Washington: Alexander Semin

Caps fans have seen “Good Sasha” lately in an important respect. He has drawn only one minor penalty in more than 137 minutes of ice time covering eight games. Add to that the fact that Semin is 3-5-8, plus-4 in those games, and that is a good thing indeed. But the important thing here might be that penalty number. The Hurricanes are a poor team at 5-on-5 (27th in the league) but somewhat better with the man advantage (20th overall, 16th on the road). Stay out of the box.


1. Get a lead. In a league where it is tough to win when you trail in games, Carolina is an especially poor team at coming from behind – 26th when allowing the first goal, 28th when trailing at the first intermission.
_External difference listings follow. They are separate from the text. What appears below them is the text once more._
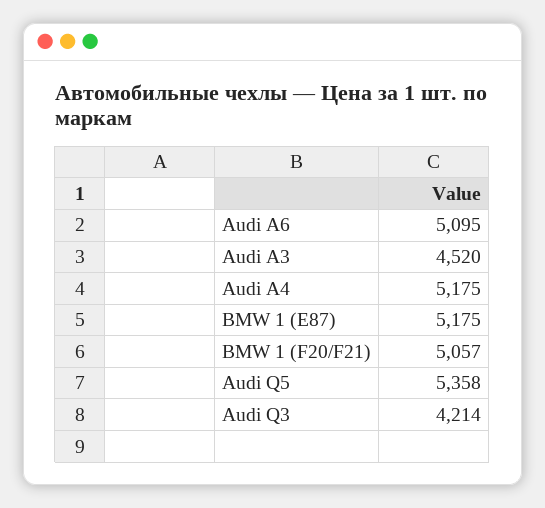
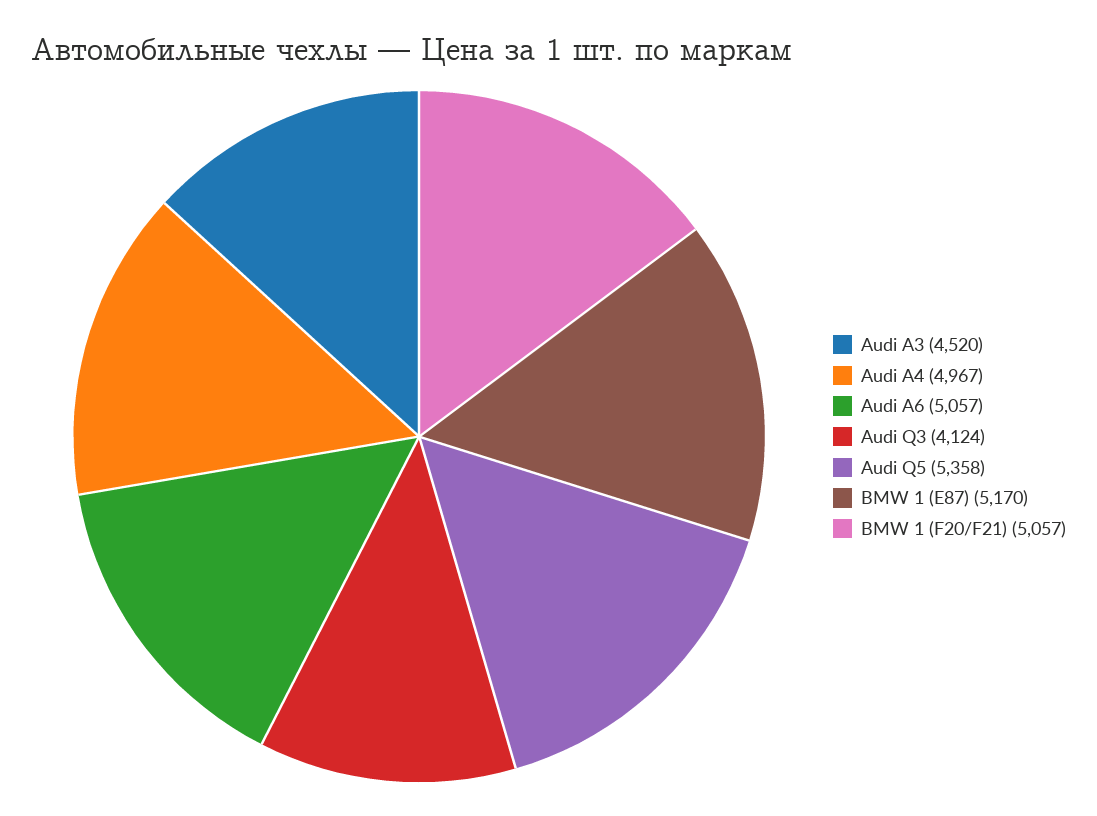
  {
-   "Audi A6": 5095,
+   "Audi A6": 5057,
    "Audi A3": 4520,
-   "Audi A4": 5175,
+   "Audi A4": 4967,
-   "BMW 1 (E87)": 5175,
+   "BMW 1 (E87)": 5170,
    "BMW 1 (F20/F21)": 5057,
    "Audi Q5": 5358,
-   "Audi Q3": 4214
+   "Audi Q3": 4124
  }

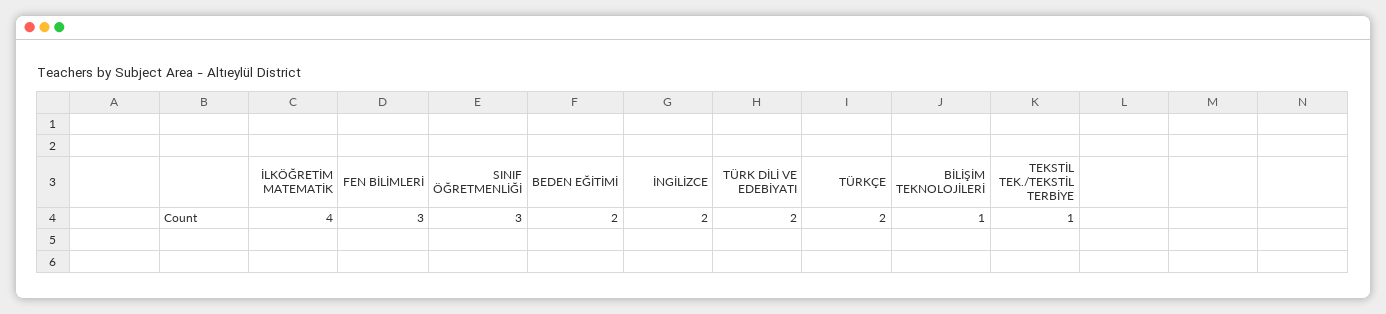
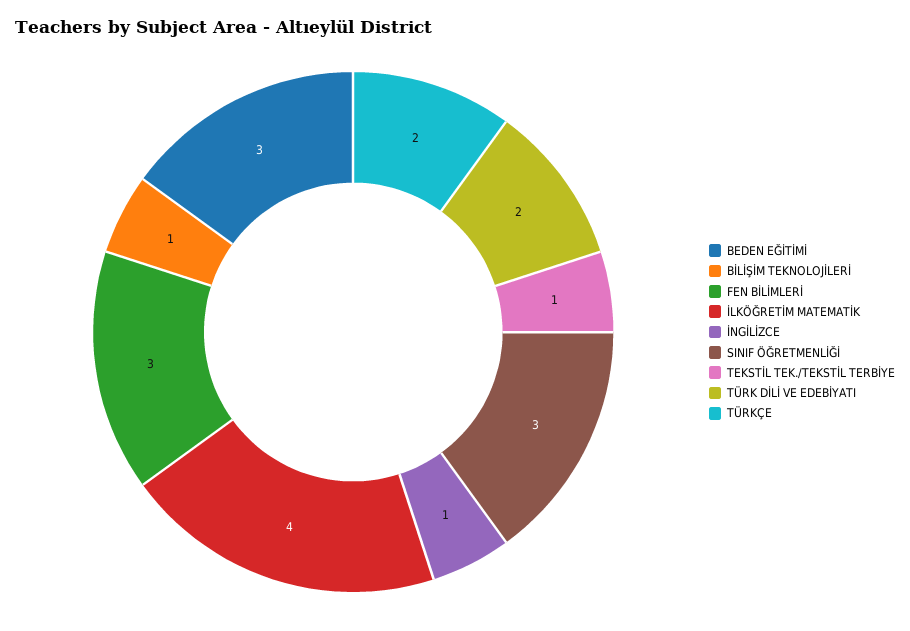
  {
    "İLKÖĞRETİM MATEMATİK": 4,
    "FEN BİLİMLERİ": 3,
    "SINIF ÖĞRETMENLİĞİ": 3,
-   "BEDEN EĞİTİMİ": 2,
+   "BEDEN EĞİTİMİ": 3,
-   "İNGİLİZCE": 2,
+   "İNGİLİZCE": 1,
    "TÜRK DİLİ VE EDEBİYATI": 2,
    "TÜRKÇE": 2,
    "BİLİŞİM TEKNOLOJİLERİ": 1,
    "TEKSTİL TEK./TEKSTİL TERBİYE": 1
  }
Add to that, Carolina is playing their second game in less than 24 hours, and the Caps need to jump on these guys early.

2. Play it clean. Carolina has only 16 power play opportunities in their last nine games. They have converted seven of them (43.8 percent). The lack of opportunities has had an effect, in spite of the efficiency. Carolina has killed off only 22 of 30 shorthanded situations in those nine games (73.3 percent), leaving them a minus-1 on special teams in those nine games.

3. Shoot smart. Carolina goalie Cam Ward (should he get the call in the second half of a back-to-back) seems to thrive on in-game work. When facing 34 or more shots per game he has a 2.89 goals against average and a .921 save percentage (compared to 3.09, .902 overall). Only three times in 15 such games does he have a save percentage lower than .910. Pounding shots is not necessarily the path to winning against Ward. Don’t be cute, be smart.

In the end, the pressure on the Caps in this one is the kind of pressure that manifests itself as a product of underperforming for much of the season. They face an opponent they not only should beat, but must beat given their tenuous hold on eighth place in the East (they own tie breakers over Pittsburgh). Carolina, for two games at least, is playing as well as they have since beating Boston twice and Buffalo for their only three-game winning streak of the season in October. This is one game in which the Caps need to get off to a good start so that Carolina might remember they are playing that second game in less than 24 hours. Given each of Carolina’s last two road losses have come by the same score, why not a third time?